Experience: Minimum of 2 years experience in a similar role including multi banquet and fine dining.
Working alongside the Executive Chef to manage daily kitchen activities, including but not limited to overseeing staff, aiding with menu preparation, ensuring food quality and ordering. Provides meal quality and consistency by following company specifications
As second in command the Sous Chef is one of the most important roles in the kitchen and carries a great deal of responsibility in a fast paced environment.

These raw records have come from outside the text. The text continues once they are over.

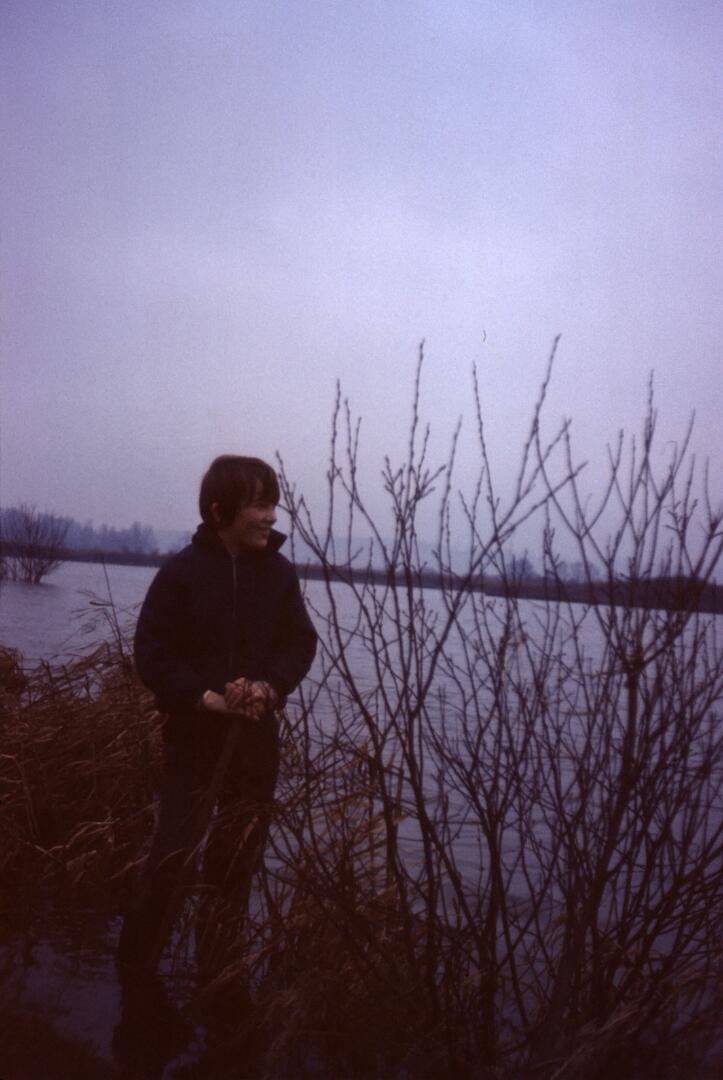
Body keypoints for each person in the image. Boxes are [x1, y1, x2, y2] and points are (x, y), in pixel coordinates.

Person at [116, 455, 317, 980]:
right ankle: (134, 972)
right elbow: (152, 653)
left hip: (255, 746)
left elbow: (300, 643)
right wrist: (205, 698)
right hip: (192, 739)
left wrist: (268, 687)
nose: (271, 517)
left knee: (235, 866)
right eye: (259, 505)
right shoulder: (181, 573)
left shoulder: (279, 574)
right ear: (219, 509)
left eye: (273, 504)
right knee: (171, 857)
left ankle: (216, 974)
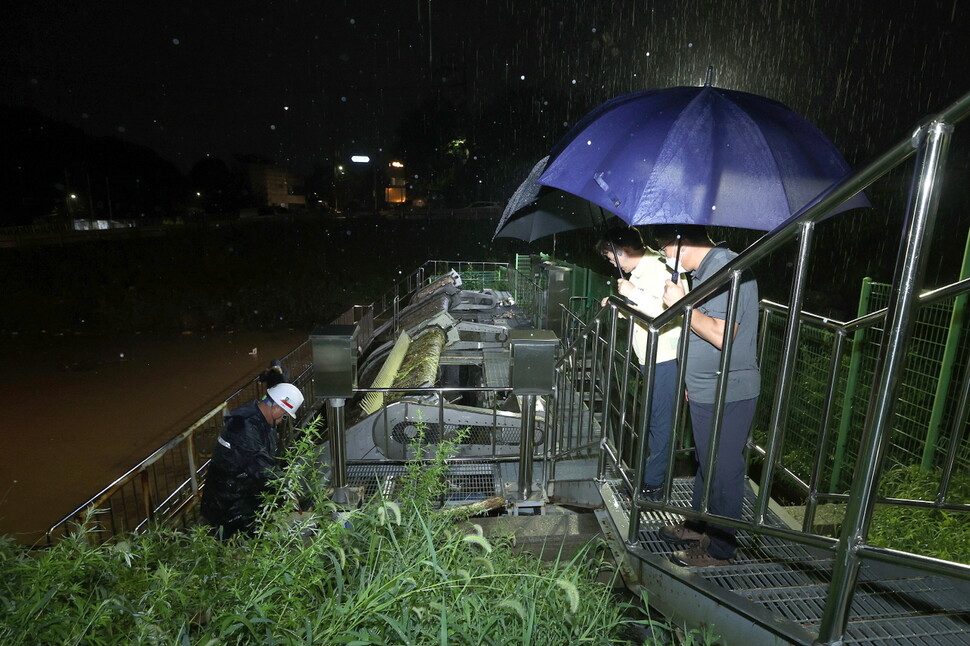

-Leads kitchen brigade in Executive Chef’s absence and being committed to the success of the operation
-LEADING THE A LA CARTE DINING ROOM menus would be the main role overseeing services however this candidate would have to be versatile in all other areas of the kitchen and banquets, often being in the public eye
-Provides guidance and training to junior kitchen staff members including but not limited to a la carte line cooking, banquets, food preparation, plating to kitchen standards, apprenticeship development and employee evaluations
-Assisting a fast paced banquet kitchen executing multiple events/ menus at once
-Oversees and organizes kitchen stock, fridges and ingredients
-Assists in controlling all food and labor costs
-Ensures a first in first out food rotation system and verifies all food products are dated and organized for quality assurance
-Ordering in Executive Chef’s absence and assisting with monthly inventory
-Minimise waste and improve waste reduction and manage budgetary concerns
-Assists Executive chef with menu creation
-Coordinates with hotel management team on supply ordering, budget, kitchen efficiency and staffing
Education: Red Seal designation is an asset but not mandatory.